I’ve asked for a meeting with that heinous she-agent, who breezily chats over and deftly ignores me, batting off all complaints. I shall keep you posted.

8 comments:

Ben Reeve Lewis said...

I went through the same thing when my landlord, a charity worker insisting to the agent that they were going to be owrking in New Zealand for at least 2 years, suddenly came back after just 4 months and invoked the break clause.

We had just started out so were renting furnished and were forced to grab the first thing going in a high demand market, which turned out to be unfurnished, and the costs of relocating so suddenly meant we lived for a year on cushions and an airbed.

To their credit the agents were so incensed that he had lied to them too that they refused to market the property when he tried to sell it and the recession hit hard, the bottom dropped out of the market and he sold for £80,000 less than he originally had it on the market. I checked the land registry documents (I know how to do it for my job) and saw with great pleasure that he made less than £10,000 profit after owning for 6 years.

As for agent's response, I think a bullet to the back of the head is the only sane solution. Failing that I would find a way to let prospective tenants know that they rent out sub standard properties and then refuse to do anything about them.

RenterGirl said...

Oh, Ben trust me on this one thing. I have big plans for publicising their actions, responses etc...And yes, they will soon go out of business, as they are one of the bad agents. Actually - what am I saying. ALL agents are bad.

Ben Reeve said...

Haha the dangers of pissing off a professional housing journalist. Please take a photo of their faces

space cadet said...

‘The owners tolerated it when they lived there, and so you just have to accept it too.’

First response to that is always:

"Tell me, would YOU accept it? You sarcastic piece of scum"

gas safety certificate said...

I personally wouldn't move into the property if its not professionally cleaned. You say on your blog that the terms state that the property is professionally cleaned before its rented out, if its not then that clearly shows that the agent and the landlord are both cowboys.

Dazzla said...

@GasSafetyCertificate

I've often thought of refusing to move in unless contractual terms are met, but where are you going to live until it's all sorted out? The agent knows you're in this dilemma, so they don't clean despite having charged the previous tenant for a professional cleaning job.

It's fraud.

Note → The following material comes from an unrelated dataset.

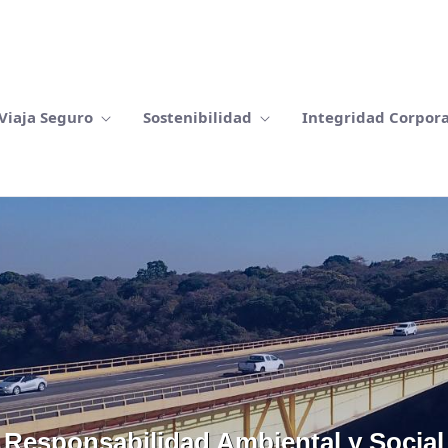
Viaja Seguro
Sostenibilidad
Integridad Corpor
Responsabilidad Ambiental y Social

What can you do?

RenterGirl said...

To be honest, I'm not sure what happened here: I am assuming the previous tenant left the place in a mess, they deducted from the deposit and spent the money on...hats? We were then asked to have the place professionally cleaned when we leave, whcih mean leaving it cleaner than we found it. There is along list of other faults. And the letting agent trying to distract us by talking about he rpower shower, and then not asking the owners about the pressure (we have an email chain as proof) is classic.

Dazzla said...

Thought you might be interested in this article:

http://www.guardian.co.uk/society/2012/jun/09/renting-price-rise-young-families

It's actually an Observer article, but the Guardian seems to be continuing its policies of lebensraum against the Observer.